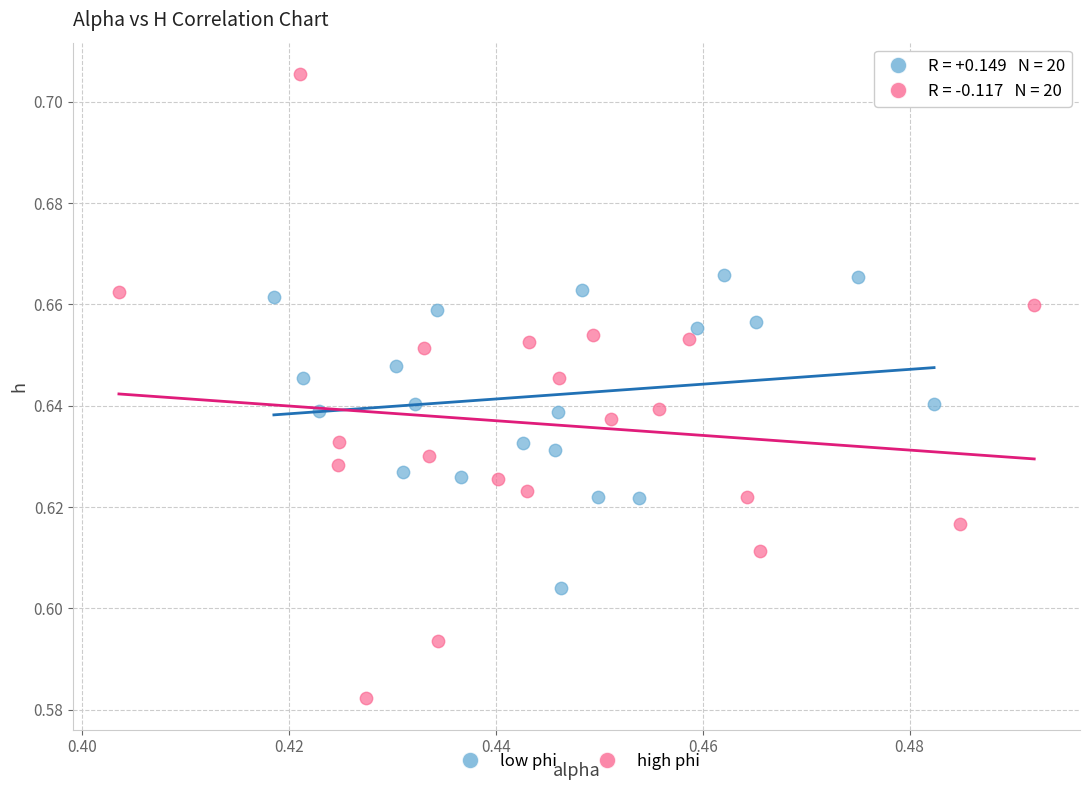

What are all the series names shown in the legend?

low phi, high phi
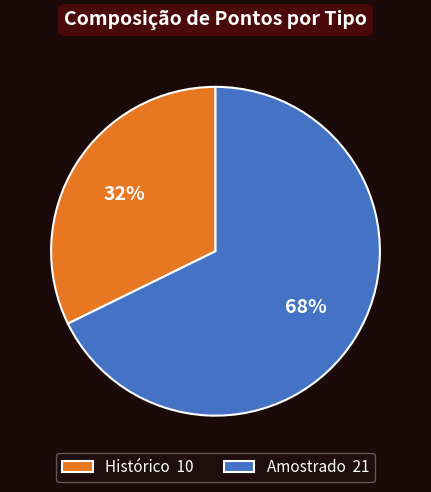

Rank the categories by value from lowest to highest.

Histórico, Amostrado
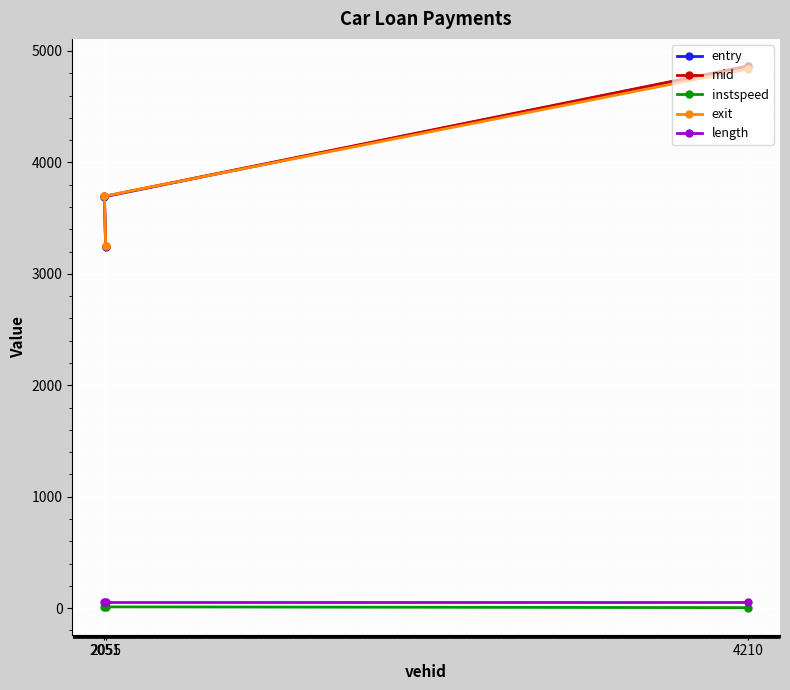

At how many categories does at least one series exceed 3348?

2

What the task requires - Can you copy the material above word for word, leaving out the pictures?

Solution to this problem -
What are all the series names shown in the legend?

low phi, high phi

Rank the categories by value from lowest to highest.

Histórico, Amostrado

At how many categories does at least one series exceed 3348?

2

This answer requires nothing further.